HYOSUNG TNS INC. V. ITC

Before Dyk, Clevenger, and O’Malley. Appeal from the International Trade Commission.

Summary: Past investments can satisfy the ITC’s domestic industry requirement if (1) the investments pertain to products covered by an asserted patent and (2) the complainant continues to make other investments relating to such products at the time the complaint is filed.

Diebold filed a complaint with the ITC arguing that Hyosung violated 19 U.S.C. § 1337(a)(1)(B) by importing products that infringed Diebold’s patents. The ITC agreed with Diebold and entered a limited exclusion order and a cease and desist order. Hyosung appealed the ITC’s decision.

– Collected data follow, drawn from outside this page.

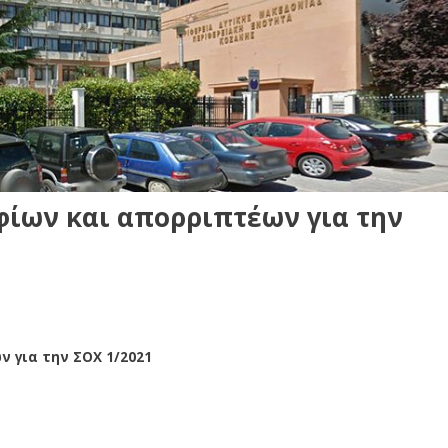
ίων και απορριπτέων για την
 για την ΣΟΧ 1/2021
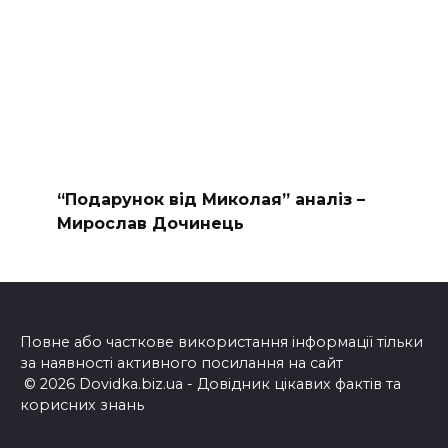
“Подарунок від Миколая” аналіз –
Мирослав Дочинець
Повне або часткове використання інформації тільки
за наявності активного посилання на сайт
© 2026 Dovidka.biz.ua - Довідник цікавих фактів та
корисних знань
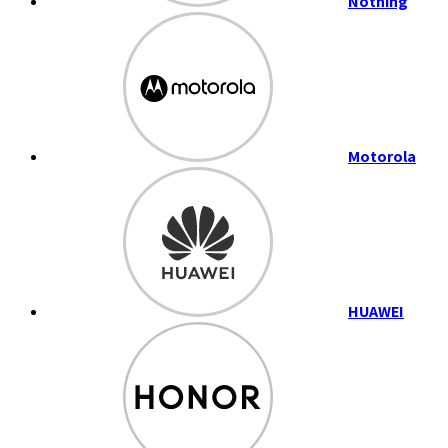
Nothing
Motorola
HUAWEI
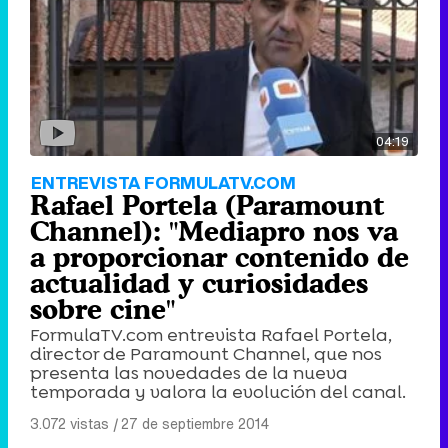
04:19
ENTREVISTA FORMULATV.COM
Rafael Portela (Paramount
Channel): "Mediapro nos va
a proporcionar contenido de
actualidad y curiosidades
sobre cine"
FormulaTV.com entrevista Rafael Portela,
director de Paramount Channel, que nos
presenta las novedades de la nueva
temporada y valora la evolución del canal.
3.072 vistas
|
27 de septiembre 2014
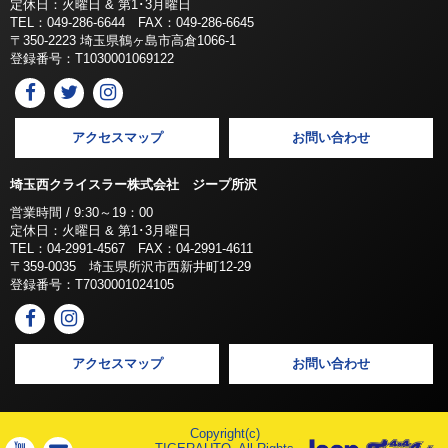
定休日：火曜日 & 第1･3月曜日
TEL：049-286-6644 FAX：049-286-6645
〒350-2223 埼玉県鶴ヶ島市高倉1066-1
登録番号：T1030001069122
アクセスマップ
お問い合わせ
埼玉西クライスラー株式会社 ジープ所沢
営業時間 / 9:30～19：00
定休日：火曜日 & 第1･3月曜日
TEL：04-2991-4567 FAX：04-2991-4611
〒359-0035 埼玉県所沢市西新井町12-29
登録番号：T7030001024105
アクセスマップ
お問い合わせ
Copyright(c)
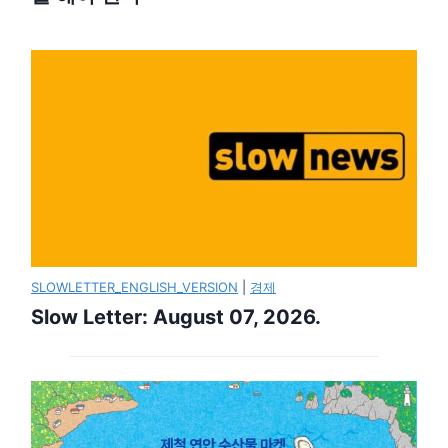
SLOWLETTER_ENGLISH_VERSION
|
경제
Slow Letter: August 07, 2026.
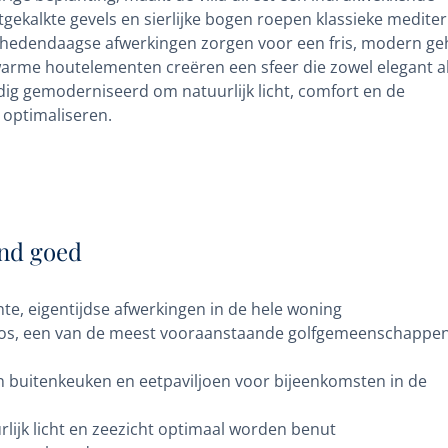
tgekalkte gevels en sierlijke bogen roepen klassieke medite
e hedendaagse afwerkingen zorgen voor een fris, modern ge
 warme houtelementen creëren een sfeer die zowel elegant a
ldig gemoderniseerd om natuurlijk licht, comfort en de
 optimaliseren.
nd goed
te, eigentijdse afwerkingen in de hele woning
ngos, een van de meest vooraanstaande golfgemeenschappe
 buitenkeuken en eetpaviljoen voor bijeenkomsten in de
rlijk licht en zeezicht optimaal worden benut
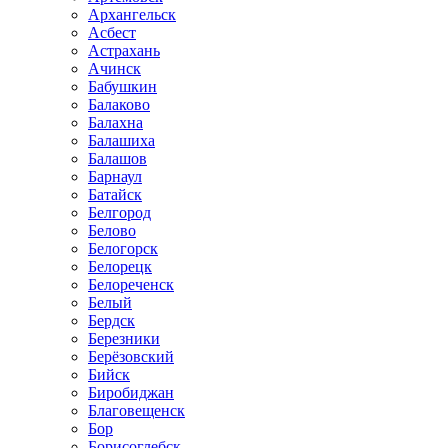
Архангельск
Асбест
Астрахань
Ачинск
Бабушкин
Балаково
Балахна
Балашиха
Балашов
Барнаул
Батайск
Белгород
Белово
Белогорск
Белорецк
Белореченск
Белый
Бердск
Березники
Берёзовский
Бийск
Биробиджан
Благовещенск
Бор
Борисоглебск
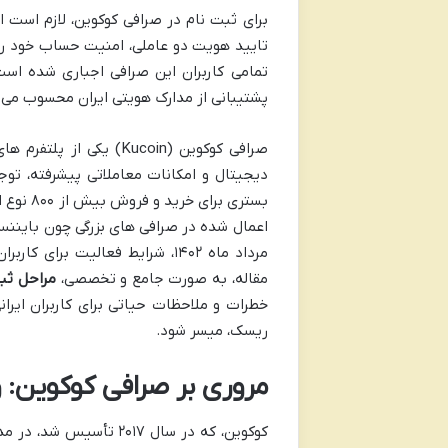
برای ثبت نام در صرافی کوکوین، لازم است 
تمامی کاربران این صرافی اجباری شده است
پشتیبانی از مدارک هویتی ایران محسوب می ش
صرافی کوکوین (Kucoin) 
دیجیتال و امکانات معاملاتی پیشرفته، توجه
بستری ب
مرداد ماه ۱۴۰۲، شرایط فعالیت 
مقاله، به صورت جامع و تخصصی،
مراحل ثب
خطرات و ملاحظات حیاتی برای کاربران ایرا
ریسک، میسر شود.
مروری بر صرافی کوکوین: وی
کوکوین، که در سال ۰۱۷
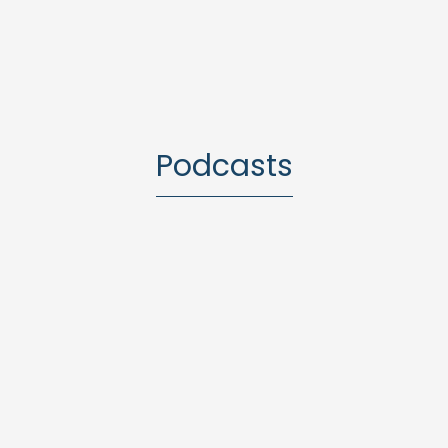
Podcasts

On appeal, Hyosung argued that Diebold failed to satisfy the domestic industry requirement under § 1337(a)(1)(B) for the products covered by one of the asserted patents. In particular, Hyosung asserted that Diebold’s main investments for these products, which occurred between 2005 and 2010, failed to meet the economic prong of the domestic industry requirement, as those investments occurred at least 5 years before Diebold brought the ITC action in 2015.

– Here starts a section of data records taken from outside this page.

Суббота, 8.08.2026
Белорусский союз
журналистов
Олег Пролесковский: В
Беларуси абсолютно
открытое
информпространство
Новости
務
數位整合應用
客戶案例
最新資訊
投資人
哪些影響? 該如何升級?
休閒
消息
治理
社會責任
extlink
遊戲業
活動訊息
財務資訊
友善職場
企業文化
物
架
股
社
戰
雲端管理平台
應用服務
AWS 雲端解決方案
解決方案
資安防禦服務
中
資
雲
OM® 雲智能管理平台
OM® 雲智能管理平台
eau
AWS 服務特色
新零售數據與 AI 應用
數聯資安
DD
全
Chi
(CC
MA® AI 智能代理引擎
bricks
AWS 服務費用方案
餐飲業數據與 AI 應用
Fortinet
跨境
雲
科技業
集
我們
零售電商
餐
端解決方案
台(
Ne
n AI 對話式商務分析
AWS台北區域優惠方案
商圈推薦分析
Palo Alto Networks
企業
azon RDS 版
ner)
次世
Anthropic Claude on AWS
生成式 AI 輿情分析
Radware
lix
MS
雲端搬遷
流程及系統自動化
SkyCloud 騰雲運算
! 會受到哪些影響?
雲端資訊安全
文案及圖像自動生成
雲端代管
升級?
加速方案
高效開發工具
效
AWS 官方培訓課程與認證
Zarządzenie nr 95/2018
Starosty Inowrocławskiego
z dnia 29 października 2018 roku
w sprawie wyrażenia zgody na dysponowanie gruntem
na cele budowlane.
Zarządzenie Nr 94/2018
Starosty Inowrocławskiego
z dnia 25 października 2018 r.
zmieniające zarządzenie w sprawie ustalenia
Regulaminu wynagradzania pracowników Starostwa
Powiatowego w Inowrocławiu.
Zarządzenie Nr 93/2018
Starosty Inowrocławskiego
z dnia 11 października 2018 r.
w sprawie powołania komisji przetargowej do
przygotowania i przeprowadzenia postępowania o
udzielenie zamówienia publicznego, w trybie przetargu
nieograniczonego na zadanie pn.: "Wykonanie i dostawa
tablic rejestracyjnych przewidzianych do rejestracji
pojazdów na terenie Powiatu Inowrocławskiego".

The Federal Circuit disagreed with Hyosung and held that past investments may be considered to support a domestic industry claim if (1) the investments pertain to products covered by the asserted patent and (2) the complainant continues to make investments relating to such products at the time the complaint is filed. Diebold’s investments between 2005 and 2010 were directly related to products covered by the asserted patent. Additionally, Diebold continued to have service and assembly expenses for those products until the date of its ITC complaint. As a result, substantial evidence supported the ITC’s domestic industry finding.